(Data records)
(begin)
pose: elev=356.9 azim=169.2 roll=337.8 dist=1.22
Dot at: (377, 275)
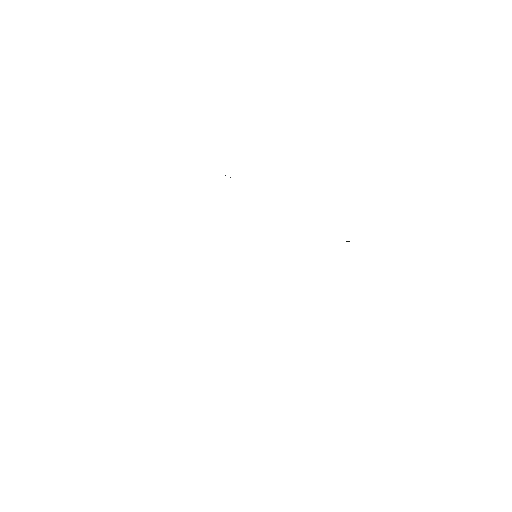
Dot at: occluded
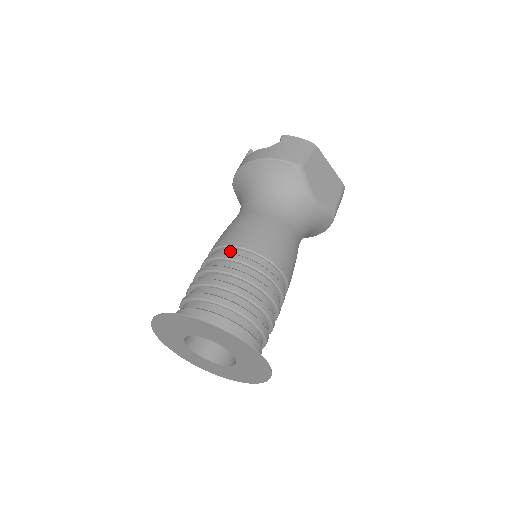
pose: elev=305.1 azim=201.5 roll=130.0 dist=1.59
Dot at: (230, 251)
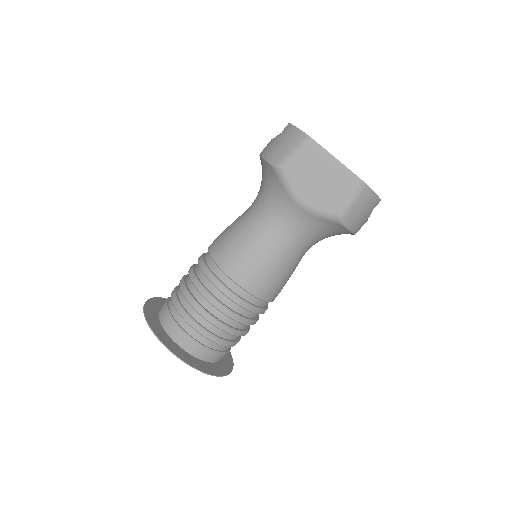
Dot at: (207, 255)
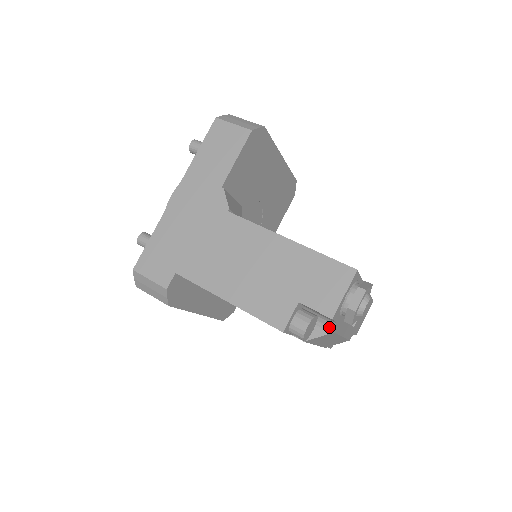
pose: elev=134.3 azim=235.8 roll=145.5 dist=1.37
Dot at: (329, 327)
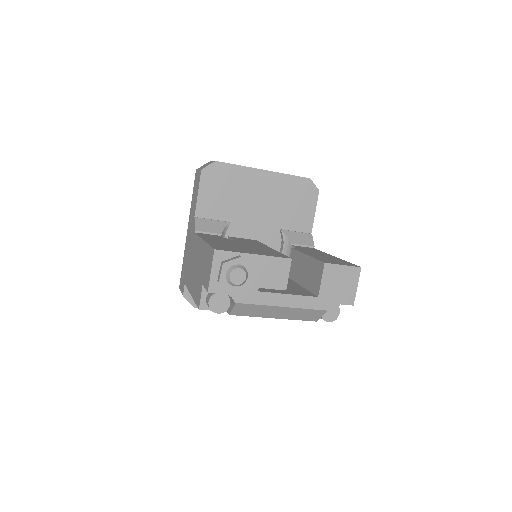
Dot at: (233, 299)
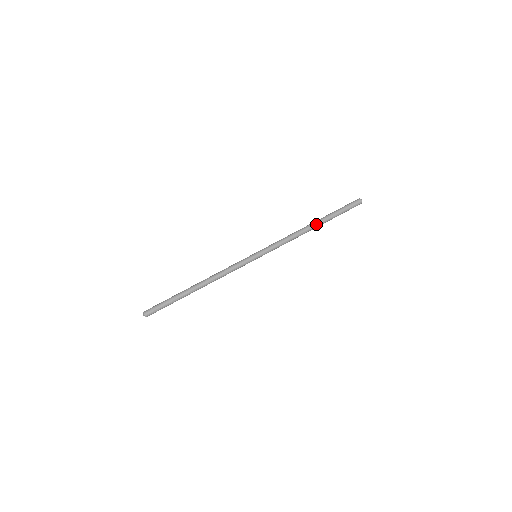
(end)
(begin)
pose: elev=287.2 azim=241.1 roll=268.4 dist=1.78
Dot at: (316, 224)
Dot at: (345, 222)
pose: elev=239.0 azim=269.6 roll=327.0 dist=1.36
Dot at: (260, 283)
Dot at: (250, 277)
(end)
## Instruction
Lay out the lines from the line with "pose: elev=356.9 azim=169.2" up to and including the line with "Dot at: (233, 299)" as a Markdown table with the columns Row and Line. Number the rows, skip blank lines, and leave the pictures out.

## Full response
| Row | Line |
|---|---|
| 1 | pose: elev=356.9 azim=169.2 roll=337.8 dist=1.22 |
| 2 | Dot at: (377, 275) |
| 3 | Dot at: occluded |
| 4 | pose: elev=305.1 azim=201.5 roll=130.0 dist=1.59 |
| 5 | Dot at: (230, 251) |
| 6 | Dot at: (207, 255) |
| 7 | pose: elev=134.3 azim=235.8 roll=145.5 dist=1.37 |
| 8 | Dot at: (329, 327) |
| 9 | Dot at: (233, 299) |